(Saved data entries)
····················

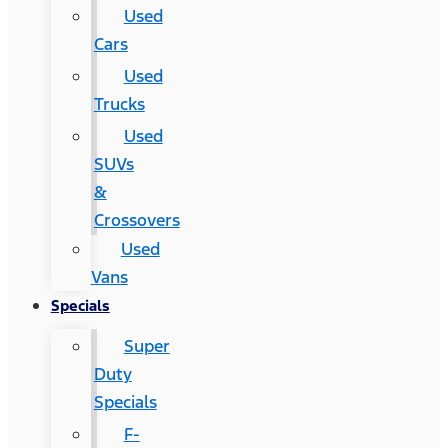
Used
Cars
Used
Trucks
Used
SUVs
&
Crossovers
Used
Vans
Specials
Super
Duty
Specials
F-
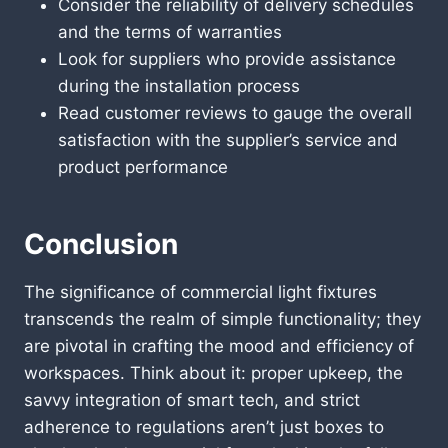
Consider the reliability of delivery schedules
and the terms of warranties
Look for suppliers who provide assistance
during the installation process
Read customer reviews to gauge the overall
satisfaction with the supplier’s service and
product performance
Conclusion
The significance of commercial light fixtures
transcends the realm of simple functionality; they
are pivotal in crafting the mood and efficiency of
workspaces. Think about it: proper upkeep, the
savvy integration of smart tech, and strict
adherence to regulations aren’t just boxes to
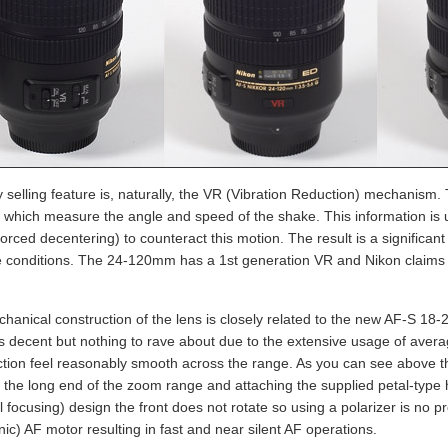
 selling feature is, naturally, the VR (Vibration Reduction) mechanism
 which measure the angle and speed of the shake. This information is use
forced decentering) to counteract this motion. The result is a significa
 conditions. The 24-120mm has a 1st generation VR and Nikon claims an
hanical construction of the lens is closely related to the new AF-S 18
 is decent but nothing to rave about due to the extensive usage of avera
ction feel reasonably smooth across the range. As you can see above 
 the long end of the zoom range and attaching the supplied petal-type
l focusing) design the front does not rotate so using a polarizer is no 
nic) AF motor resulting in fast and near silent AF operations.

····················

### Task item
Starting at the beginning of the records and ending at the line containing "adherence to regulations aren’t just boxes to", rename "workspaces" as "offices" and reproduce those lines with nothing else altered. Leave the pictures out of your answer.

### Exercise answer
Used
Cars
Used
Trucks
Used
SUVs
&
Crossovers
Used
Vans
Specials
Super
Duty
Specials
F-
Consider the reliability of delivery schedules
and the terms of warranties
Look for suppliers who provide assistance
during the installation process
Read customer reviews to gauge the overall
satisfaction with the supplier’s service and
product performance
Conclusion
The significance of commercial light fixtures
transcends the realm of simple functionality; they
are pivotal in crafting the mood and efficiency of
offices. Think about it: proper upkeep, the
savvy integration of smart tech, and strict
adherence to regulations aren’t just boxes to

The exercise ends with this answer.